[Passage Boundary: Start]

0

I was intending to replace all occurrences of stopwords in a document using re.sub(). The first thing I tried was the obvious one:

re.sub('how|to', 
       '@', 
       'how to do this thing') 
#Replacing with @ for easy identification of replaced words

This returns, as expected, '@ @ do this thing'. However, this would also match subwords, not necessarily whole words. So for example

re.sub('how|to', 
       '@', 
       'how to do this thinghowto'

returns '@ @ do this thing@@'. Since I want to match whole words only, I tried

re.sub('(^|\s)how($|\s)|(^|\s)to($|\s)',
       '@',
       'how to do this thinghowto')

and it returns '@to do this thinghowto'. It looks like the pattern didn't match for ' to '. To see whether this is the case, I test out:

re.sub('(^|\s)how($|\s)|(^|\s)to($|\s)',
       '@',
       'how to to how how howtohowto to how')

[Passage Boundary: End]
[Data extracts Boundary: Start]

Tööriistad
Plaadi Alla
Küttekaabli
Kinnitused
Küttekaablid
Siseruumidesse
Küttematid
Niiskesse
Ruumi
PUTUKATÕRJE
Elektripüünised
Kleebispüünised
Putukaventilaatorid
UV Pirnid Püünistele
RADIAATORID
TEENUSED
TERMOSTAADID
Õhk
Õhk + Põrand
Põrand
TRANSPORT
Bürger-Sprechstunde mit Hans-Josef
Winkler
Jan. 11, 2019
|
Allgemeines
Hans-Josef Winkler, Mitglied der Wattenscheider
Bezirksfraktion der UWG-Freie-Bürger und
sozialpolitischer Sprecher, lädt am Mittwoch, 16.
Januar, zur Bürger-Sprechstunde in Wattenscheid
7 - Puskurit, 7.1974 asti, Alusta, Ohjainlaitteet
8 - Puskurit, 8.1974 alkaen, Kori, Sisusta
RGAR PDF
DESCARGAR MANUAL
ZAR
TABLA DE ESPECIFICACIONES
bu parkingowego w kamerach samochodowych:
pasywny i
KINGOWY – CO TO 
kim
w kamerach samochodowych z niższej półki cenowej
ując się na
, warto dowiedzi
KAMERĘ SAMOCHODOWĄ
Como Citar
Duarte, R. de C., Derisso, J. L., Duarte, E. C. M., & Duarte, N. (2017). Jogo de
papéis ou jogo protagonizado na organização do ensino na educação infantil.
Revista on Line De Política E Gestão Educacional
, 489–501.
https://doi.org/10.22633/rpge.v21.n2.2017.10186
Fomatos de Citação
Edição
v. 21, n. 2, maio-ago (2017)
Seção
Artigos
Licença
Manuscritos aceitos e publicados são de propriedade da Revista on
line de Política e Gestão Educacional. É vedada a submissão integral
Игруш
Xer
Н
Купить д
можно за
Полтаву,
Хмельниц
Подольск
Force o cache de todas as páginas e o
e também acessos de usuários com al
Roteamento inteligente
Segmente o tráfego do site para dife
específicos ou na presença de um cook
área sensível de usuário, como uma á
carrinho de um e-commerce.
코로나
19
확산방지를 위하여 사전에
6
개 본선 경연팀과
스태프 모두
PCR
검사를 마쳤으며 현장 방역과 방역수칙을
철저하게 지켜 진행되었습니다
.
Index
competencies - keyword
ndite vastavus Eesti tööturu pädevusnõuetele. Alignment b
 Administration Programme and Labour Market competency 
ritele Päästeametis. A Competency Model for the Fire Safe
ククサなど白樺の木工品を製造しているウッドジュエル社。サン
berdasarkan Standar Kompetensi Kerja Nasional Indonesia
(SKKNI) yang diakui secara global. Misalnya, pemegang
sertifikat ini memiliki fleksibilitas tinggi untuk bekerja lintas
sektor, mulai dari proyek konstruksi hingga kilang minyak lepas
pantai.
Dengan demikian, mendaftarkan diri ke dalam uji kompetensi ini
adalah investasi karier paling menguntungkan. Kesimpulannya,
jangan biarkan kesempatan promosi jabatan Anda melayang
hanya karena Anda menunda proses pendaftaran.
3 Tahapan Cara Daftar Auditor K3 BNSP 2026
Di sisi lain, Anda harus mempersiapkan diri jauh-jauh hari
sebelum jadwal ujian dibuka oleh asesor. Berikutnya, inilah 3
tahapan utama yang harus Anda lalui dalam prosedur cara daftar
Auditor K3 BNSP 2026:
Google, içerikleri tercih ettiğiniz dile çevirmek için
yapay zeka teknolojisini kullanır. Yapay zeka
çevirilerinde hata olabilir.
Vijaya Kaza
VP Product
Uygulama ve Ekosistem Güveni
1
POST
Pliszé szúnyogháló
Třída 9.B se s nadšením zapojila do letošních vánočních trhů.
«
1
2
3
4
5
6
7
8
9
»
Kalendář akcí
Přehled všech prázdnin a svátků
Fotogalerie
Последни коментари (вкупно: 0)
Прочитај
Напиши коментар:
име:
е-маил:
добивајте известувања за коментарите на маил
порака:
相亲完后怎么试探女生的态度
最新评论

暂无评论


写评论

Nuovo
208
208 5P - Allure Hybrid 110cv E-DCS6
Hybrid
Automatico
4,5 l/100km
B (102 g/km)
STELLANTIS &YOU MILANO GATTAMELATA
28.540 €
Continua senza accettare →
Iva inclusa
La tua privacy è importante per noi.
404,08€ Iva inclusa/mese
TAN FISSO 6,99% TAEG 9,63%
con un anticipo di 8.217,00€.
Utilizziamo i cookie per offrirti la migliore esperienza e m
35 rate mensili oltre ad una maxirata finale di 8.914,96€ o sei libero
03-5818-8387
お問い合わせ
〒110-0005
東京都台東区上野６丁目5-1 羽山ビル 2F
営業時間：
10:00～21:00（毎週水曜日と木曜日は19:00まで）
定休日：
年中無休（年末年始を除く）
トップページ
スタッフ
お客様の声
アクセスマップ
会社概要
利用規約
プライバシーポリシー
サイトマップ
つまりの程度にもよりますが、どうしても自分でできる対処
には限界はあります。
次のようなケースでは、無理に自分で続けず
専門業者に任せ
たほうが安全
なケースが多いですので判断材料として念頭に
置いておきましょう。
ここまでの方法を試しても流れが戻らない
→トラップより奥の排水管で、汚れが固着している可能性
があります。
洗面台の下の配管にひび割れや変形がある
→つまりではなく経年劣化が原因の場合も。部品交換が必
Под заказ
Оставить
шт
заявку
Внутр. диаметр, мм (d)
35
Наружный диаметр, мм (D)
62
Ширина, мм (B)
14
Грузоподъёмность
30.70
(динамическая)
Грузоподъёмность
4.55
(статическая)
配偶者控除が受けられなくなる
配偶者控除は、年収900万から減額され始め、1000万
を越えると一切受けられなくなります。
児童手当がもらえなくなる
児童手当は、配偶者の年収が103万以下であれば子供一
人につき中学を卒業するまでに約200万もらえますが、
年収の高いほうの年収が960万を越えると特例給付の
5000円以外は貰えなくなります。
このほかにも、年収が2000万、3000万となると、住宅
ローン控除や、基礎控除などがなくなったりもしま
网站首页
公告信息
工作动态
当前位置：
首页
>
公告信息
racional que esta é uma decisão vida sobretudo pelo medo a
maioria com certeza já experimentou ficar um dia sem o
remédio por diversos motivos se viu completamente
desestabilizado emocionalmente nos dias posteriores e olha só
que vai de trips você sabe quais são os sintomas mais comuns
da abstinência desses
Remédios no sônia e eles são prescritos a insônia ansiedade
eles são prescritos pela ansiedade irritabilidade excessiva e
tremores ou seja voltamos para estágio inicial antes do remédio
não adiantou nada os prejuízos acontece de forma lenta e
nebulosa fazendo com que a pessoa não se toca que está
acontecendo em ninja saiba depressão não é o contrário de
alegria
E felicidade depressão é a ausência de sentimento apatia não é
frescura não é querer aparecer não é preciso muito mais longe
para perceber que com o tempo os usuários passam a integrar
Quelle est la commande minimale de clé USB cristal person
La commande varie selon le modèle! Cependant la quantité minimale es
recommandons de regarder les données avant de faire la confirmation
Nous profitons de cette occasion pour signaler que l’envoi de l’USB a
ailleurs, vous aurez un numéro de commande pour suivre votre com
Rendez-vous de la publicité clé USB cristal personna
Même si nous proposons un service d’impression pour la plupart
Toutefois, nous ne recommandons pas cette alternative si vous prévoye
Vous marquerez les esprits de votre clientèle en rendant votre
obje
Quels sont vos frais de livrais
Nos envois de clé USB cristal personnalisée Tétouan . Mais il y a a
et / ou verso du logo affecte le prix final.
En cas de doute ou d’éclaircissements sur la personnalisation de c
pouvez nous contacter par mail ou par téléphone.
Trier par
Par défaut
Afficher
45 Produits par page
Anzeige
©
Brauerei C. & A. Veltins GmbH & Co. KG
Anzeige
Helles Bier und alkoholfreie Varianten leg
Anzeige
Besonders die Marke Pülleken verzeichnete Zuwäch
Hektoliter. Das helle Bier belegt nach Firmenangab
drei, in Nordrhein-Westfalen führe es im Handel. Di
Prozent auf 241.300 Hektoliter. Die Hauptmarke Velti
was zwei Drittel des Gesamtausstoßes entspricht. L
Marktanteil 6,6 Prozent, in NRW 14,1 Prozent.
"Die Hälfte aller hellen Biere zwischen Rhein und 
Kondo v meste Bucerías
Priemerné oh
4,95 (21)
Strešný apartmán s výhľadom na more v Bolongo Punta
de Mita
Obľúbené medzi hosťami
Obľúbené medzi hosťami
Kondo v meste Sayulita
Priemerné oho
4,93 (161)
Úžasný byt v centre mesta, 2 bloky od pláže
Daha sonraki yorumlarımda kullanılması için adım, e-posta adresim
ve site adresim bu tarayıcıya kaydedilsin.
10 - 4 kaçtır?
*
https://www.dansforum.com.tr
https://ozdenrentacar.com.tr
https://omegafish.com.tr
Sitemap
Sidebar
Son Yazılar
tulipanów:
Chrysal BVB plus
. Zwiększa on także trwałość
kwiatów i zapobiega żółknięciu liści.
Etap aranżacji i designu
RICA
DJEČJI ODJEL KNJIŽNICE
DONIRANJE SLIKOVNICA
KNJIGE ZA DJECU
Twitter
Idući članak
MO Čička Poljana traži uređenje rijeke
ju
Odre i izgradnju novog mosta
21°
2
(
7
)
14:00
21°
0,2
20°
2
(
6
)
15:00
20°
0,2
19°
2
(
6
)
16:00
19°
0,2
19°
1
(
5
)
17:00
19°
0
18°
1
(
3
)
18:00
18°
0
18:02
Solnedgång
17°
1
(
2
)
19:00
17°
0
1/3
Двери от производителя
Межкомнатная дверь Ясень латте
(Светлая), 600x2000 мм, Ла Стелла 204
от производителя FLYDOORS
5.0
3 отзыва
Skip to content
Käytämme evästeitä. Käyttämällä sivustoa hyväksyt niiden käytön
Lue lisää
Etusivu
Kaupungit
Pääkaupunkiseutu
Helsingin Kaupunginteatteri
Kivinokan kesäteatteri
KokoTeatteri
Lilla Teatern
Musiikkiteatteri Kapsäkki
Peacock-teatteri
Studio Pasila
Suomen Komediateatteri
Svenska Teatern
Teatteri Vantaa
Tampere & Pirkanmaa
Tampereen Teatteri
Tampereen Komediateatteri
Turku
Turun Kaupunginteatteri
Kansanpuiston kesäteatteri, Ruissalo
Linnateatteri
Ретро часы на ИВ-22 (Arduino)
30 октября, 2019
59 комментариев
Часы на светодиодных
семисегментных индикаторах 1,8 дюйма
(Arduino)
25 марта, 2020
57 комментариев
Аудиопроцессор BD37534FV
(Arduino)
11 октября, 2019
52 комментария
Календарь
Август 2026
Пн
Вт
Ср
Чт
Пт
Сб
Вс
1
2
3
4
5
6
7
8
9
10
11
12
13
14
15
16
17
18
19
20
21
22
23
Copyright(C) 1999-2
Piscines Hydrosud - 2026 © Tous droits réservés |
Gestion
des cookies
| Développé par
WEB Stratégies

[Data extracts Boundary: End]

Directive A:
Answer these questions about the re.sub() post, one per line:
(i) What does the first call, with the pattern 'how|to' on 'how to do this thing', return?
(ii) What does the pattern 'how|to' return on 'how to do this thinghowto'?
(iii) What does the whole-word pattern return on 'how to do this thinghowto'?
Directive B:
Summarize the re.sub() post in two sentences.

Problem solution A:
(i) '@ @ do this thing'
(ii) '@ @ do this thing@@'
(iii) '@to do this thinghowto'

Problem solution B:
The writer tried to replace stopwords in a document with re.sub(), but the pattern 'how|to' also matched subwords, turning 'how to do this thinghowto' into '@ @ do this thing@@'. A pattern meant to match whole words only returned '@to do this thinghowto', so it seemed not to match ' to ', and the writer set up another test to check this.